Un président sénégalais devrait en parlant de réalisations s’intéresser à l’Indice de développement humain (Idh) élaboré par le Pnud à partir du revenu par tête, des indicateurs d’éducation et de santé qui sont les déterminants du capital humain. Et sur ce plan, le Sénégal est loin d’être performant. L’Idh du Sénégal a ainsi évolué : 0.37 en 1990 ; 0.38 en 2000 ; 0.48 en 2012 ; 0.51 en 2017. La moyenne pour l’Afrique au sud du Sahara est de 0,53 en 2017. Si bien que le Sénégal occupe le rang 31 sur 61, derrière le Cap Vert 11ème et la Mauritanie 24ème. L’Idh le plus élevé (Norvège) est de 0,89.

Selon le Cres, en 2017, la moitié de la population vit dans la pauvreté. Le Document stratégique de lutte contre la pauvreté concocté en 2001 par le Fmi et la Bm a fait plouf. Les deux ‘’frère et sœur’’ siamois de Washington ont joué aux sapeurs-pompiers alors qu’ils ont été les pyromanes avec leurs désastreux programmes d’ajustement qui ont accentué la pauvreté.

Le problème de fond est que les réalisations de nos gouvernements sont ou bien inutiles, ou bien peu par rapport à ce qu’ils devaient faire et pouvaient faire pour développer le pays. Le Sénégal est gouverné de façon narcissique : le président qui arrive s’évertue à mettre en avant sa propre personne au détriment de l’impératif de développement. L’émulation entre présidents qui se suivent ne peut être saine que si elle porte sur des priorités. Leur démarche d’émulation n’épargne pas les nombreux, coûteux et souvent inutiles voyages. Pour ne rien dire du gaddaay’ (émigration), mais  pas en pirogue,  de nos trois premiers présidents vers la France, au terme de leur mandat. Ces émigrés de luxe auraient-ils donné des idées à ces jeunes désoeuvrés   qui tentent l’aventure du Barça, mais eux en pirogues ?

En 2010 je suggérais dans un article que nos dirigeants aillent suivre un stage de bonne gouvernance et de démocratie auprès de nos voisins de la République du Cap Vert. La suggestion tient toujours.

Les étudiants en Sciences économiques dès leur première année de formation apprennent que leur discipline étudie la manière de gérer des ressources rares face à des besoins nombreux.
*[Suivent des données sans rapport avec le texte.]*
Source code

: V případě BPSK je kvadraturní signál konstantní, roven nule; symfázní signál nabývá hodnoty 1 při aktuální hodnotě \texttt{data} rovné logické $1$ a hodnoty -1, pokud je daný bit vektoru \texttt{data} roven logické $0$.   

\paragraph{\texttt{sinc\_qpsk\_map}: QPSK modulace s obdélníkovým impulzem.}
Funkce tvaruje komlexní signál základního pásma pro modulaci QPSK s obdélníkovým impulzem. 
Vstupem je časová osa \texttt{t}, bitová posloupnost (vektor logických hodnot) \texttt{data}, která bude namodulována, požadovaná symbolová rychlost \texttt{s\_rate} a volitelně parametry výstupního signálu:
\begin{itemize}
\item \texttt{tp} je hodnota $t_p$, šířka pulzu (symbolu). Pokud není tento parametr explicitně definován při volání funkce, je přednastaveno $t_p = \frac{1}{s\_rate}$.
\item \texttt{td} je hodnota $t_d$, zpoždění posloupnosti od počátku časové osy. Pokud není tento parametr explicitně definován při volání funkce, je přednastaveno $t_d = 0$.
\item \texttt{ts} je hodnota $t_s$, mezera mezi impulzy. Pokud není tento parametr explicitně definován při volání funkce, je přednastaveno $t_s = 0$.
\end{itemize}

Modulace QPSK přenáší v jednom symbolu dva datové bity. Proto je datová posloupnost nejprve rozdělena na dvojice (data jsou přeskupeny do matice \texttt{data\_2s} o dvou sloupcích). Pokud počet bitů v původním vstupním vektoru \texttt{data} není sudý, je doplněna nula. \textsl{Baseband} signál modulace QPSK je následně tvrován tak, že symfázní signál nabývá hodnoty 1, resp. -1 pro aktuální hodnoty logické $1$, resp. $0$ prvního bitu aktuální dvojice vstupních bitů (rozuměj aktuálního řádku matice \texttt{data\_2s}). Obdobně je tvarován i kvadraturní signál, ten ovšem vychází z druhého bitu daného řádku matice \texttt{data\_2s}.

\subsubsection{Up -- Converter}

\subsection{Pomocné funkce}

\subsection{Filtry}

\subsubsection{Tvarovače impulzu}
Depuis 1960, l’économie sénégalaise est truffée de ‘’faux frais’’ (le terme est de Marx), c’est –à-dire des gaspillages qui plombent son décollage. La bonne gestion d’une entreprise ou d’un pays n’est rien d’autre que l’évitement du gaspillage. C’est le gaspillage des ressources publiques qui génère ce permanent besoin de  financement qui ouvre la porte grand ouverte à l’endettement extérieur avec ses conditionnalités qui ne vont pas dans le sens du développement. Les principes les plus élémentaires du calcul économique coût-avantage font défaut dans la gestion de l’économie sénégalaise.

S’y ajoute que l’histoire économique ne nous donne l’exemple d’aucun pays qui s’est développé sous domination étrangère. Comme le sont le Sénégal et d’autres pays africains, particulièrement à l’égard de la France qui, gouvernement de droite ou de gauche, près de 60 ans après les ‘’indépendances’’, persiste à s’accrocher à sa proie coloniale.